Бои продолжались в предместьях и в предгорьях к востоку от города. На четвертый день до миссии дошли слухи, что Вай начинает проигрывать сражение.
Конец этой недели наступил серый и хмурый, на небе собирались тяжелые дождевые тучи. В субботу стрельба в Байтане почти прекратилась, изредка только то там, то здесь судорожно гремело несколько выстрелов. Наблюдая с балкона, отец Чисхолм видел вереницы людей в зеленой форме Вая, отступающих через Западные ворота. Многие из них побросали оружие из страха попасть в плен и быть расстрелянными как бунтовщики. Фрэнсис знал: это признак того, что Вай потерпел поражение и не смог прийти к компромиссу с Наяном. За верхней стеной миссии, где бамбуковый тростник прятал их от наблюдения из города, собралось множество этих разбежавшихся солдат. Их нерешительные и откровенно испуганные голоса были слышны в миссии. Часа в три, когда отец Чисхолм, слишком обеспокоенный, чтобы отдыхать, шагал по двору, к нему подошла взбудораженная сестра Клотильда.

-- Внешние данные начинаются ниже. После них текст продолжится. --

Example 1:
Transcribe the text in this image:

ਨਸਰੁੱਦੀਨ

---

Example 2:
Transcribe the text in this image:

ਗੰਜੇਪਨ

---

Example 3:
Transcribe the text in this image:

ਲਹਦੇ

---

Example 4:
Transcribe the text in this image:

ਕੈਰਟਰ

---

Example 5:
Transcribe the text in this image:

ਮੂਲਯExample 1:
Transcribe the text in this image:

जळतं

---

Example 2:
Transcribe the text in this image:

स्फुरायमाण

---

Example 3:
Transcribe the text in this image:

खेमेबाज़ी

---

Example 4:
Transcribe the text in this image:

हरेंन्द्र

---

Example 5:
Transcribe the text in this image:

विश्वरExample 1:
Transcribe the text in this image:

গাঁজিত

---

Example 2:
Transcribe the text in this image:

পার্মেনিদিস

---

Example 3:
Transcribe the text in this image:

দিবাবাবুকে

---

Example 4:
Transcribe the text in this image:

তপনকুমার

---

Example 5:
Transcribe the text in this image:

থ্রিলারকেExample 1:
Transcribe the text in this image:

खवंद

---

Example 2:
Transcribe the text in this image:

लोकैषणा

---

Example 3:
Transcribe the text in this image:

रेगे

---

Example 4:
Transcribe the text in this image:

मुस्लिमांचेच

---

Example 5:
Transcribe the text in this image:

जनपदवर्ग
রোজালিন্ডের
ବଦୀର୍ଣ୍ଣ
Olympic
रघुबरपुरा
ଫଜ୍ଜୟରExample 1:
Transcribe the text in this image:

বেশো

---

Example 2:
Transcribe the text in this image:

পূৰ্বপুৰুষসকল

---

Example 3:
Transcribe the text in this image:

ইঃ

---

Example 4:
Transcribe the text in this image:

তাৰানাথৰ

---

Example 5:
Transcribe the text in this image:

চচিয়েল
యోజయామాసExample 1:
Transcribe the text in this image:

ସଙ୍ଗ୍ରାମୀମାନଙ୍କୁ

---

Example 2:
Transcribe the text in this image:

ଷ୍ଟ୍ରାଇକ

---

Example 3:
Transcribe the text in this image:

— Анна бросает пищу через верхнюю стену, — запричитала она, жалуясь. — Я уверена, что ее солдат здесь… они разговаривали.
Его собственные нервы были напряжены до предела.
— Нет никакого вреда в том, чтобы дать пищу тем, кто в ней нуждается.
— Но это же один из этих головорезов. О Господи! Они же перережут нам глотки!